The few models from this period really marked a progression from the 1960s drums, in both sound and style. Sets from this period were given numbers – B111 (20, 12, 14), B202 (20, 13, 16), B303 (20, 12, 14, 16) and B707 (double bass drums).
While the 1960s and later 1970s shells were typically birch, drums from the early 1970s were mostly made of three-ply African mahogany. Producing an approximately 20% increase in low frequency resonance over maple drums, the perceived tone is much warmer.
All drums were cut with 45 degree bearing edges, featuring beech re-enforcement hoops (or glue rings). The shells were primarily international sized, although some sets typically had a pre- international sized floor tom where surplus shells were used up to complete sets.
The toms featured single sleek, self-aligning flush braced lugs placing no strain on the shell. Slot head rods with only a 6mm thread, meant the rods disappeared into the lug inserts leaving just the smooth shank of the rod visible, a lovely design touch that Premier kept for years but has sadly been lost on modern drums.
The tom mounts on these sets varied; some tom arms disappeared into both shells, some only one shell and some were fitted shell to shell (see pictures). The floor toms moved from 10 to 8 lugs and featured ‘Lock tight’ floor tom legs, a vast improvement to the spring loaded mounts from the 60s. All toms were fitted with ‘Tone Control’ dampers and streamlined die cast hoops, a sleeker shape than the earlier ‘beer barrel’ design.
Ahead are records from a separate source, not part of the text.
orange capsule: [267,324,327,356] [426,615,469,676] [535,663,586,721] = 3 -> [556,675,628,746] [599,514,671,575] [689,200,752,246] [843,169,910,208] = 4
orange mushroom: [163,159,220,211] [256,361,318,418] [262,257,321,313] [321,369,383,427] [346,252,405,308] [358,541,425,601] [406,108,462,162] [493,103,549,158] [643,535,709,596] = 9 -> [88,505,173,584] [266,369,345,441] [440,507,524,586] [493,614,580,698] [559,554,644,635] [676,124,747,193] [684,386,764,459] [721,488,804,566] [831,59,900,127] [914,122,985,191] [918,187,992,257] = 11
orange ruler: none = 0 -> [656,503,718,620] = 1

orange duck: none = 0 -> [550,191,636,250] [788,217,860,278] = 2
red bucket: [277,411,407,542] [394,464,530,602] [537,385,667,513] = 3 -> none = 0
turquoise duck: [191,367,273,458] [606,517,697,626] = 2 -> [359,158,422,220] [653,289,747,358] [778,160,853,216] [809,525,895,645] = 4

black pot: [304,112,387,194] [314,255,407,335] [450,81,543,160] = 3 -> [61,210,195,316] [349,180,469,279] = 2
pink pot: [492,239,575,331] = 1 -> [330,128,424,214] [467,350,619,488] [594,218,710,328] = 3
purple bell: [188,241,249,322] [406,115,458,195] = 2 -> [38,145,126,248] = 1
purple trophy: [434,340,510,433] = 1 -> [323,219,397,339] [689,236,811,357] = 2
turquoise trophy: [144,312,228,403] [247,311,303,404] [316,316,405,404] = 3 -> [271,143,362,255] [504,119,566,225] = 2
The bass drums featured disappearing spurs, but with a sleeker design to their single lever tension rods. Sets left the Leicestershire factory in with a felt strip on each bass drum head.
Kits either came with the Hi-Fi snare drum (available in wood or metal, with a traditional strainer, most common in the brushed chrome finish) or the 2000 model (metal shell with parallel action ‘flobeam’ strainer). New colours and finishes were introduced, replacing the glitters and pearls of the previous decade – blue, grey and aquamarine shimmers; oyster; golden sun; Silver Star.
Unequalled, hand finished Chromium plated hardware accompanied these sets with the new ‘Lokfast’ stands and often a set of ‘5 Star Super Zyn’ cymbals.